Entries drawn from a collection
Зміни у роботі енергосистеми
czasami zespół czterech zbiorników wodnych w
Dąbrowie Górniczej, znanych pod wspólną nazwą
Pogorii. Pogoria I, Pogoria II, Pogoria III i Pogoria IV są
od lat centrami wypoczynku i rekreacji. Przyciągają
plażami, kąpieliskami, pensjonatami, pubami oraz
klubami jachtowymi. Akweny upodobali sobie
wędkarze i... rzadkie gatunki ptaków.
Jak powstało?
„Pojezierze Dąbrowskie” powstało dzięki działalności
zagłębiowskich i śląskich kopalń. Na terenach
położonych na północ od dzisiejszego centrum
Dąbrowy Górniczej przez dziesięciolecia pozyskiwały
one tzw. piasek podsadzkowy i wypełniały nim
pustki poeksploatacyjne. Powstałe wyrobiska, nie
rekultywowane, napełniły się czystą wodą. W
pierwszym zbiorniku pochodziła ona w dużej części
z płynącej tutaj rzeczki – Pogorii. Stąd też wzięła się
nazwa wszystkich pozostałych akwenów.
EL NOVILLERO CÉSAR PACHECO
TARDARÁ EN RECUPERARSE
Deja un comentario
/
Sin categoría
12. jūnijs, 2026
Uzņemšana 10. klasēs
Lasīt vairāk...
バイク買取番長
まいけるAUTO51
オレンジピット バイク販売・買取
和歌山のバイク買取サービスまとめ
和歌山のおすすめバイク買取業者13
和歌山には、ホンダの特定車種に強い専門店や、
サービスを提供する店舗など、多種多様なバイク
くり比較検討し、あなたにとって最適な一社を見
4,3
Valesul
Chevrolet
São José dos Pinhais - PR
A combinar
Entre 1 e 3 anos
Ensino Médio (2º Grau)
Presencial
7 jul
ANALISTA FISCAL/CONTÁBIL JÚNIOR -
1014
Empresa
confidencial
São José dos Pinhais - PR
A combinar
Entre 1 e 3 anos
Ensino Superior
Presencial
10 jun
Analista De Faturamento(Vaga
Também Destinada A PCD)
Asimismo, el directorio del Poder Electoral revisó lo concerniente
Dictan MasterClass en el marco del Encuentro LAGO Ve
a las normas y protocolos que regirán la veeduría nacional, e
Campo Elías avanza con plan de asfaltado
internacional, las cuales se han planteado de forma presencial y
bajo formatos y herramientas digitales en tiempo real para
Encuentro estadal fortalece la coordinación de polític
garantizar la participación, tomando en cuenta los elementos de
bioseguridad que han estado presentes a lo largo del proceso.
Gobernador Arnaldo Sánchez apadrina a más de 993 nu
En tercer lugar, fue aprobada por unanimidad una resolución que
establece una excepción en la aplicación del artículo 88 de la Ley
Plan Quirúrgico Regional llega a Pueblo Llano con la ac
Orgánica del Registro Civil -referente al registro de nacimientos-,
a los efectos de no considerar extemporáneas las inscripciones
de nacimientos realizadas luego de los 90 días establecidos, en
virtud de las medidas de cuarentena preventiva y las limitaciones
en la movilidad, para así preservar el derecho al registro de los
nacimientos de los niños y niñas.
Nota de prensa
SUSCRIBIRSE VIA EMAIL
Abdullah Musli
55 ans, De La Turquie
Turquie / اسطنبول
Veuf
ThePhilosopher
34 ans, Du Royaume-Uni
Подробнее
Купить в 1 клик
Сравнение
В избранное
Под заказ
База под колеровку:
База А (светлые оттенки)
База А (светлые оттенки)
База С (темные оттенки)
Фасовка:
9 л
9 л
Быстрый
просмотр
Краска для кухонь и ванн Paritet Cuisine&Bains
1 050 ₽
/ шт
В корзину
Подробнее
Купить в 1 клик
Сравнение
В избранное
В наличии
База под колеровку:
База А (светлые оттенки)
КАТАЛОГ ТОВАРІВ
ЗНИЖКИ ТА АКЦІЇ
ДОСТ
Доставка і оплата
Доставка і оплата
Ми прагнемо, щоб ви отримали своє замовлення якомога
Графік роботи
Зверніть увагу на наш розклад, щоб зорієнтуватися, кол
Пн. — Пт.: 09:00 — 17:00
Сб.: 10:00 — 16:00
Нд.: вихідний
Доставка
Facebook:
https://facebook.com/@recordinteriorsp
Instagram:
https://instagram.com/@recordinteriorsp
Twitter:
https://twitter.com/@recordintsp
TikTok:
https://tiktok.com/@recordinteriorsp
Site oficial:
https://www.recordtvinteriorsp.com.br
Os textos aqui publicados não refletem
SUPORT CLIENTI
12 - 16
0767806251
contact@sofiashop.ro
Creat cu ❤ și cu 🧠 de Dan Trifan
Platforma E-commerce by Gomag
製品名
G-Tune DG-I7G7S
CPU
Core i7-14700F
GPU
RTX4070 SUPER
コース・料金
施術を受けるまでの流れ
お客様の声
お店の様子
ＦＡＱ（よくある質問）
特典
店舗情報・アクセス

▸ **WHAT YOU SHOULD DO**: Please write out the items again, changing every "A combinar" to "A negociar" and keeping everything else the same.

▸ **EXERCISE SOLUTION**:
Зміни у роботі енергосистеми
czasami zespół czterech zbiorników wodnych w
Dąbrowie Górniczej, znanych pod wspólną nazwą
Pogorii. Pogoria I, Pogoria II, Pogoria III i Pogoria IV są
od lat centrami wypoczynku i rekreacji. Przyciągają
plażami, kąpieliskami, pensjonatami, pubami oraz
klubami jachtowymi. Akweny upodobali sobie
wędkarze i... rzadkie gatunki ptaków.
Jak powstało?
„Pojezierze Dąbrowskie” powstało dzięki działalności
zagłębiowskich i śląskich kopalń. Na terenach
położonych na północ od dzisiejszego centrum
Dąbrowy Górniczej przez dziesięciolecia pozyskiwały
one tzw. piasek podsadzkowy i wypełniały nim
pustki poeksploatacyjne. Powstałe wyrobiska, nie
rekultywowane, napełniły się czystą wodą. W
pierwszym zbiorniku pochodziła ona w dużej części
z płynącej tutaj rzeczki – Pogorii. Stąd też wzięła się
nazwa wszystkich pozostałych akwenów.
EL NOVILLERO CÉSAR PACHECO
TARDARÁ EN RECUPERARSE
Deja un comentario
/
Sin categoría
12. jūnijs, 2026
Uzņemšana 10. klasēs
Lasīt vairāk...
バイク買取番長
まいけるAUTO51
オレンジピット バイク販売・買取
和歌山のバイク買取サービスまとめ
和歌山のおすすめバイク買取業者13
和歌山には、ホンダの特定車種に強い専門店や、
サービスを提供する店舗など、多種多様なバイク
くり比較検討し、あなたにとって最適な一社を見
4,3
Valesul
Chevrolet
São José dos Pinhais - PR
A negociar
Entre 1 e 3 anos
Ensino Médio (2º Grau)
Presencial
7 jul
ANALISTA FISCAL/CONTÁBIL JÚNIOR -
1014
Empresa
confidencial
São José dos Pinhais - PR
A negociar
Entre 1 e 3 anos
Ensino Superior
Presencial
10 jun
Analista De Faturamento(Vaga
Também Destinada A PCD)
Asimismo, el directorio del Poder Electoral revisó lo concerniente
Dictan MasterClass en el marco del Encuentro LAGO Ve
a las normas y protocolos que regirán la veeduría nacional, e
Campo Elías avanza con plan de asfaltado
internacional, las cuales se han planteado de forma presencial y
bajo formatos y herramientas digitales en tiempo real para
Encuentro estadal fortalece la coordinación de polític
garantizar la participación, tomando en cuenta los elementos de
bioseguridad que han estado presentes a lo largo del proceso.
Gobernador Arnaldo Sánchez apadrina a más de 993 nu
En tercer lugar, fue aprobada por unanimidad una resolución que
establece una excepción en la aplicación del artículo 88 de la Ley
Plan Quirúrgico Regional llega a Pueblo Llano con la ac
Orgánica del Registro Civil -referente al registro de nacimientos-,
a los efectos de no considerar extemporáneas las inscripciones
de nacimientos realizadas luego de los 90 días establecidos, en
virtud de las medidas de cuarentena preventiva y las limitaciones
en la movilidad, para así preservar el derecho al registro de los
nacimientos de los niños y niñas.
Nota de prensa
SUSCRIBIRSE VIA EMAIL
Abdullah Musli
55 ans, De La Turquie
Turquie / اسطنبول
Veuf
ThePhilosopher
34 ans, Du Royaume-Uni
Подробнее
Купить в 1 клик
Сравнение
В избранное
Под заказ
База под колеровку:
База А (светлые оттенки)
База А (светлые оттенки)
База С (темные оттенки)
Фасовка:
9 л
9 л
Быстрый
просмотр
Краска для кухонь и ванн Paritet Cuisine&Bains
1 050 ₽
/ шт
В корзину
Подробнее
Купить в 1 клик
Сравнение
В избранное
В наличии
База под колеровку:
База А (светлые оттенки)
КАТАЛОГ ТОВАРІВ
ЗНИЖКИ ТА АКЦІЇ
ДОСТ
Доставка і оплата
Доставка і оплата
Ми прагнемо, щоб ви отримали своє замовлення якомога
Графік роботи
Зверніть увагу на наш розклад, щоб зорієнтуватися, кол
Пн. — Пт.: 09:00 — 17:00
Сб.: 10:00 — 16:00
Нд.: вихідний
Доставка
Facebook:
https://facebook.com/@recordinteriorsp
Instagram:
https://instagram.com/@recordinteriorsp
Twitter:
https://twitter.com/@recordintsp
TikTok:
https://tiktok.com/@recordinteriorsp
Site oficial:
https://www.recordtvinteriorsp.com.br
Os textos aqui publicados não refletem
SUPORT CLIENTI
12 - 16
0767806251
contact@sofiashop.ro
Creat cu ❤ și cu 🧠 de Dan Trifan
Platforma E-commerce by Gomag
製品名
G-Tune DG-I7G7S
CPU
Core i7-14700F
GPU
RTX4070 SUPER
コース・料金
施術を受けるまでの流れ
お客様の声
お店の様子
ＦＡＱ（よくある質問）
特典
店舗情報・アクセス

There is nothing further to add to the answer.